◆ PROMPT:
Should an entry contain an image, leave the image out and repeat the entry's text exactly.
START RECORDS PROVIDED
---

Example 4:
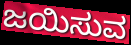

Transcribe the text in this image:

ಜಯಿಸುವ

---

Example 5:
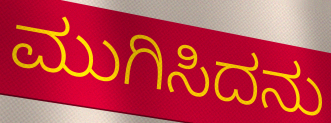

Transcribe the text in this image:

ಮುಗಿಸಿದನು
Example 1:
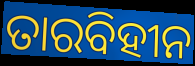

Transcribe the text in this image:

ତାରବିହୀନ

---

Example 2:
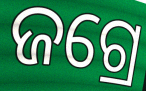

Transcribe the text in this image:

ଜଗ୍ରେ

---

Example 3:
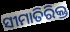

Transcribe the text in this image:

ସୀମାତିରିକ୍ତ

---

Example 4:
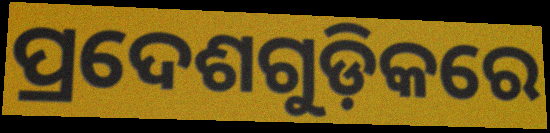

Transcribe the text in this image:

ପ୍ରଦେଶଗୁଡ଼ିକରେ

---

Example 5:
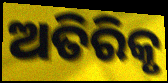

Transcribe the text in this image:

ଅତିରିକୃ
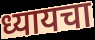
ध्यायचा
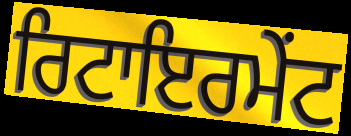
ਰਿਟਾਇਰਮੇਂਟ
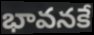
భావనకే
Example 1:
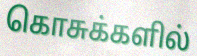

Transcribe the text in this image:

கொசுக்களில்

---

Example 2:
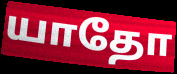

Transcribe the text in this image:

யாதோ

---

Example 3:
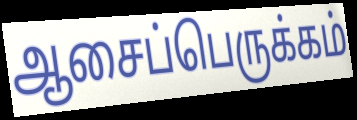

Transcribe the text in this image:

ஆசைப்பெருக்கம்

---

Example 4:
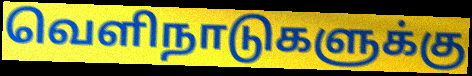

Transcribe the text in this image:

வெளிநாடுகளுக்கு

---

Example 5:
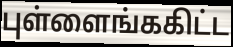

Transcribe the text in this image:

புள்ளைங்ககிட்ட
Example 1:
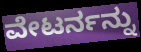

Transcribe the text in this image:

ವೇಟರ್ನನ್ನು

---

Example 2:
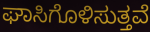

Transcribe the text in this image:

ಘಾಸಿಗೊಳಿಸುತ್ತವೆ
END RECORDS PROVIDED
◆ REPLY TO THE EXERCISE:
---

Example 4:

Transcribe the text in this image:

ಜಯಿಸುವ

---

Example 5:

Transcribe the text in this image:

ಮುಗಿಸಿದನು
Example 1:

Transcribe the text in this image:

ତାରବିହୀନ

---

Example 2:

Transcribe the text in this image:

ଜଗ୍ରେ

---

Example 3:

Transcribe the text in this image:

ସୀମାତିରିକ୍ତ

---

Example 4:

Transcribe the text in this image:

ପ୍ରଦେଶଗୁଡ଼ିକରେ

---

Example 5:

Transcribe the text in this image:

ଅତିରିକୃ
ध्यायचा
ਰਿਟਾਇਰਮੇਂਟ
భావనకే
Example 1:

Transcribe the text in this image:

கொசுக்களில்

---

Example 2:

Transcribe the text in this image:

யாதோ

---

Example 3:

Transcribe the text in this image:

ஆசைப்பெருக்கம்

---

Example 4:

Transcribe the text in this image:

வெளிநாடுகளுக்கு

---

Example 5:

Transcribe the text in this image:

புள்ளைங்ககிட்ட
Example 1:

Transcribe the text in this image:

ವೇಟರ್ನನ್ನು

---

Example 2:

Transcribe the text in this image:

ಘಾಸಿಗೊಳಿಸುತ್ತವೆ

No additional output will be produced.